There are less than 20 days before Colorado State plays Oregon State to kick off the 2017 college football season, and college football’s return can’t come quickly enough. Since baseball is the only major sport in season, ESPN has recently resorted to airing programs such as the 2016 WFTDA Roller Derby Championships and Arm Wrestling: Best of WAL 2016 Championship on their networks. ESPNU has been showing reruns of the top 25 games of the 2016 season since July 17. After watching a few of those games, I could not help but notice the pattern of Clemson needing a few lucky breaks to win the close games they played last season. What if things had gone slightly a different way? Would the Tigers still have won the National Championship?
In The World’s Foremost Military Historians Imagine What Might Have Been, a collection of essays written by G.P. Putnam’s sons, the authors use their historical knowledge to contemplate hypothetical questions such as, “what if Alexander the Great had died at the Battle of the Granicus River?”
They then use the questions to derive an alternate account of history of what might have been if the hypothetical situation did occur. I want to do the same for Clemson’s 2016 season. What if Auburn came down with the Hail Mary in Clemson’s home opener? What if James Quick of Louisville had recognized that the first down line was at the two yard line and not the three? What if Kyle Bambard of NC State hit the game winning 33-yard field goal in their meeting in October?
Although the first two questions are a little out of left field (Hail Mary throws are usually never caught and who knows what was going on in James Quick’s mind), the third one most certainly has value. On average, college kickers make about 75% of field goals from the 30-39-yard range, and although Kyle Bambard (67%) is slightly below average, it is still very reasonable to expect him to make at least one of two attempts that he missed against Clemson.
But what if he did hit one of the two field goal attempts and the NC State Wolfpack were able to come out of Death Valley with an upset? To simplify things, let us make the assumption that the rest of the season would have unfolded identically, without a butterfly effect. The loss would have pushed Clemson to finish at a record overall and 6-2 in ACC conference play. Louisville would have finished in first place of the Atlantic division with a conference record of 7-1. But because they had played so poorly to finish out the season (loses to both Houston and Kentucky), they would have been left out of the playoff equation even if they had won the conference championship game against Virginia Tech. That leaves Clemson, Penn State and Michigan all with 10-2 records at the mercy of the selection committee. And my best bet is that Penn State gets in because they won the Big Ten conference championship.
The playoffs probably would have played out the way that everyone would have thought they should have, with Alabama’s smothering defense dominating Penn State, and Washington beating Ohio State in a close one.

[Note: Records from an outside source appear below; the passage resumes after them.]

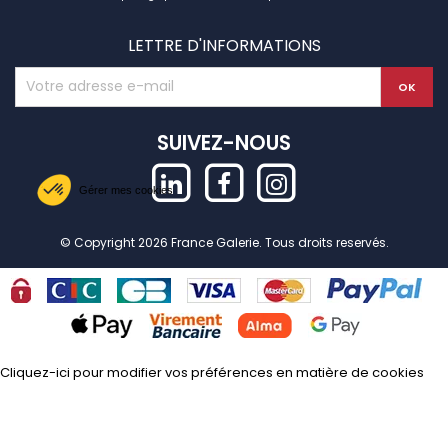
LETTRE D'INFORMATIONS
SUIVEZ-NOUS
Gérer mes cookies
© Copyright 2026 France Galerie. Tous droits reservés.
Cliquez-ici pour modifier vos préférences en matière de cookies
Axeptio consent
Plateforme de Gestion du Consentement : Personnalisez vos Options
Notre plateforme vous permet d'adapter et de gérer vos paramètres de confide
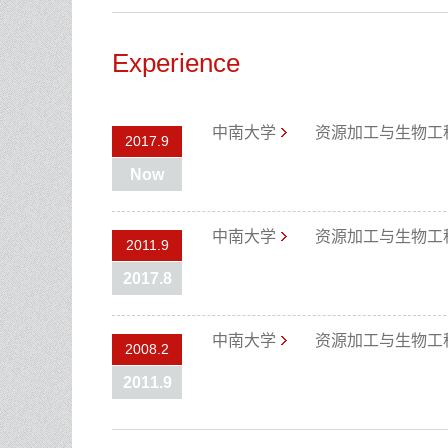
Experience
中南大学
资源加工与生物工
2017.9
Now
中南大学
资源加工与生物工
2011.9
2017.8
中南大学
资源加工与生物工
2008.2
2011.9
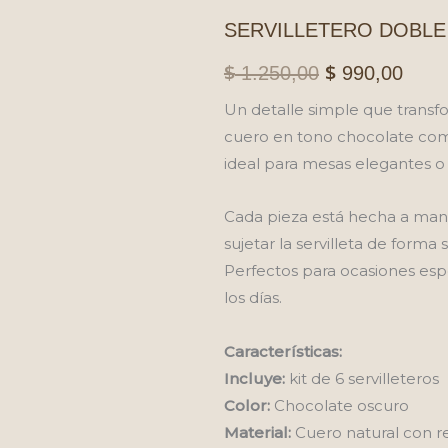
SERVILLETERO DOBLE 
$
$
El
El
1.250,00
990,00
precio
preci
Un detalle simple que transf
cuero en tono chocolate comb
original
actua
ideal para mesas elegantes o 
era:
es:
Cada pieza está hecha a mano
$ 1.250,00.
$ 99
sujetar la servilleta de forma
Perfectos para ocasiones esp
los días.
Características:
Incluye:
kit de 6 servilleteros
Color:
Chocolate oscuro
Material:
Cuero natural con r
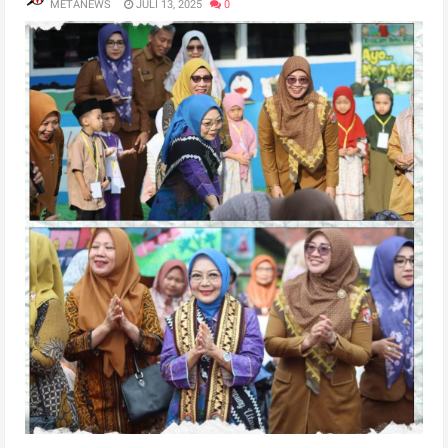
METANEWS
JULI 13, 2025
0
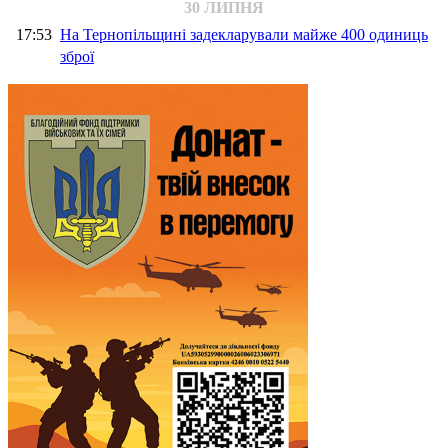
30 ЛИПНЯ
17:53
На Тернопільщині задекларували майже 400 одиниць
зброї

This would have pit Alabama against Washington in the finals, and we know from the Sugar Bowl that Alabama would probably pull away and win back-to-back national championships.
Of course, all of this is just hypothetical, but I think it brings to light a very important idea. It might sound cliché, but every play truly does matter. One play changed the fortunes of Clemson players from sitting on their couches to laying in Tampa with orange and white confetti raining down on them. As you watch college football this season, make sure to go to the bathroom before the games and during commercials, because you will never know if you are going to miss the play that paves the way to a national championship.